L'Irak et le Koweït ont décidé mercredi d'accélérer la résolution des problèmes qui empoisonnent leurs relations depuis plus de vingt ans, à l'occasion d'une visite historique à Bagdad du premier ministre koweïtien Nasser Mohammad al-Ahmad al-Sabah.

Il s'agit de la première visite d'un chef de gouvernement koweïtien en Irak depuis la Guerre du Golfe (1990-1991). Le dernier à s'y rendre fut cheikh Saad al-Abdallah al-Sabah, en 1989, un an avant que les forces de l'ex-président irakien Saddam Hussein n'envahissent le Koweït.

Cheikh Nasser a été accueilli en grande pompe à l'aéroport de Bagdad par son homologue irakien Nouri al-Maliki.

Après une revue des troupes, les deux hommes ont tenu un entretien au bureau de M. Maliki dans le centre de la capitale, évoquant les différents sujets de contentieux entre les deux pays.

Bagdad doit encore reconnaître officiellement les frontières terrestres et maritimes du Koweït, restituer des biens et des archives volées durant l'invasion, et régler le problème des disparus. Il doit aussi verser 21 milliards de dollars sur les 65 fixés pour les compensations au Koweït.

L'Irak conteste notamment les frontières telles que tracées en 1993 par le Conseil de sécurité. S'il est prêt à reconnaître la frontière terrestre du Koweït, il estime que sa frontière maritime lui bloque l'accès au Golfe, vital pour son économie.

Les Premiers ministres irakien et Koweïtiens «ont décidé de former une commission dirigée par les ministres des Affaires étrangères qui s'efforcera de régler au plus vite ces questions», a déclaré à l'AFP Ali Moussawi, un conseiller de M. Maliki.

«Cette discussion a eu lieu dans un climat positif», a-t-il poursuivi. «Les deux parties ont montré leur volonté de développer leurs relations et de dépasser les problèmes liés à la frontière, à l'économie et à la sécurité.»

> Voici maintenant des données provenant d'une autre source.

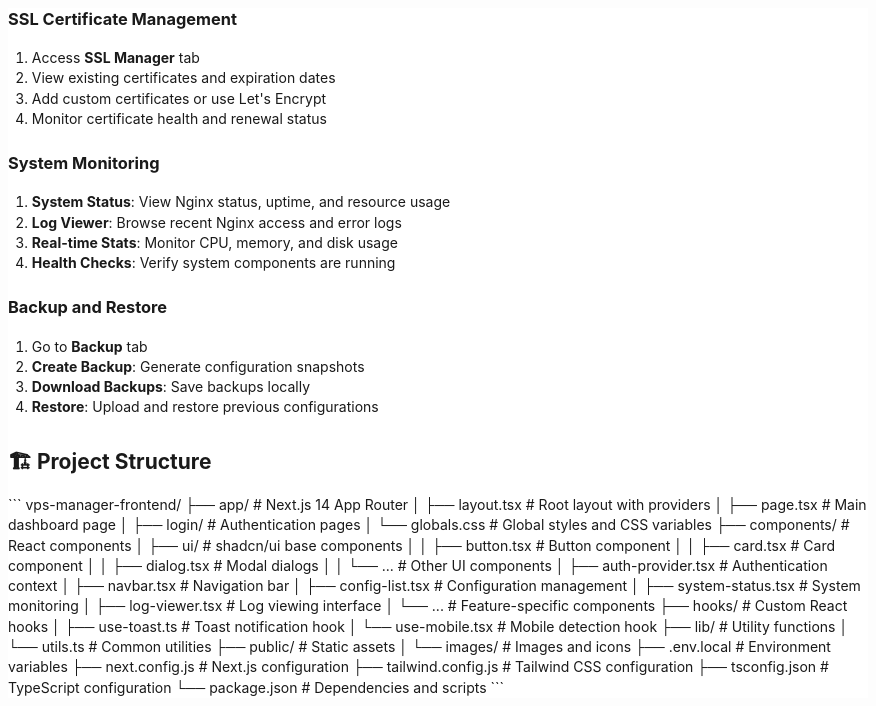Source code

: ### SSL Certificate Management

1. Access **SSL Manager** tab
2. View existing certificates and expiration dates
3. Add custom certificates or use Let's Encrypt
4. Monitor certificate health and renewal status

### System Monitoring

1. **System Status**: View Nginx status, uptime, and resource usage
2. **Log Viewer**: Browse recent Nginx access and error logs
3. **Real-time Stats**: Monitor CPU, memory, and disk usage
4. **Health Checks**: Verify system components are running

### Backup and Restore

1. Go to **Backup** tab
2. **Create Backup**: Generate configuration snapshots
3. **Download Backups**: Save backups locally
4. **Restore**: Upload and restore previous configurations

## 🏗️ Project Structure

\`\`\`
vps-manager-frontend/
├── app/                      # Next.js 14 App Router
│   ├── layout.tsx           # Root layout with providers
│   ├── page.tsx             # Main dashboard page
│   ├── login/               # Authentication pages
│   └── globals.css          # Global styles and CSS variables
├── components/              # React components
│   ├── ui/                  # shadcn/ui base components
│   │   ├── button.tsx       # Button component
│   │   ├── card.tsx         # Card component
│   │   ├── dialog.tsx       # Modal dialogs
│   │   └── ...              # Other UI components
│   ├── auth-provider.tsx    # Authentication context
│   ├── navbar.tsx           # Navigation bar
│   ├── config-list.tsx      # Configuration management
│   ├── system-status.tsx    # System monitoring
│   ├── log-viewer.tsx       # Log viewing interface
│   └── ...                  # Feature-specific components
├── hooks/                   # Custom React hooks
│   ├── use-toast.ts         # Toast notification hook
│   └── use-mobile.tsx       # Mobile detection hook
├── lib/                     # Utility functions
│   └── utils.ts             # Common utilities
├── public/                  # Static assets
│   └── images/              # Images and icons
├── .env.local               # Environment variables
├── next.config.js           # Next.js configuration
├── tailwind.config.js       # Tailwind CSS configuration
├── tsconfig.json            # TypeScript configuration
└── package.json             # Dependencies and scripts
\`\`\`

Le chef de la diplomatie koweïtienne, cheikh Mohammed Sabah al-Salem al-Sabah, a confirmé la formation de cette commission lors d'une conférence de presse télévisée avec son homologue Hoshyar Zebari.

«Nous voulons jeter des ponts entre nos deux peuples», a-t-il dit, citant de possibles investissements koweïtiens dans les infrastructures irakiennes.

Il a par ailleurs confirmé que l'émir du Koweït assisterait en personne au sommet arabe que l'Irak doit organiser au printemps.

«Cette visite constitue un message politique très important au moment où l'Irak prépare l'organisation du prochain sommet arabe», a estimé le vice-ministre irakien des Affaires étrangères, Labid Abawi.

Si le Conseil de sécurité de l'ONU a levé en décembre une série de sanctions imposées à l'Irak de Saddam Hussein après l'invasion du Koweït, Bagdad, même débarrassé de son ancien président, est encore loin d'en avoir terminé avec les conséquences de cette guerre.

L'Irak doit régler avec son voisin les points de contentieux pour sortir définitivement du Chapitre VII de la charte de l'ONU, qui autorise le recours aux sanctions ou à la force, et recouvrer sa pleine souveraineté.

Lundi, un garde-côte koweïtien a été tué dans une fusillade avec un bateau de pêche irakien, illustrant la gravité du contentieux frontalier.

Les archives et les biens volés s'étaient évanouis dans le chaos qui a suivi l'invasion de l'Irak par les États-Unis en 2003, et malgré les appels par voie de presse, personne n'est venu rendre les objets dérobés. La recherche de 300 personnes disparues est en cours sous les auspices de la Croix-Rouge internationale.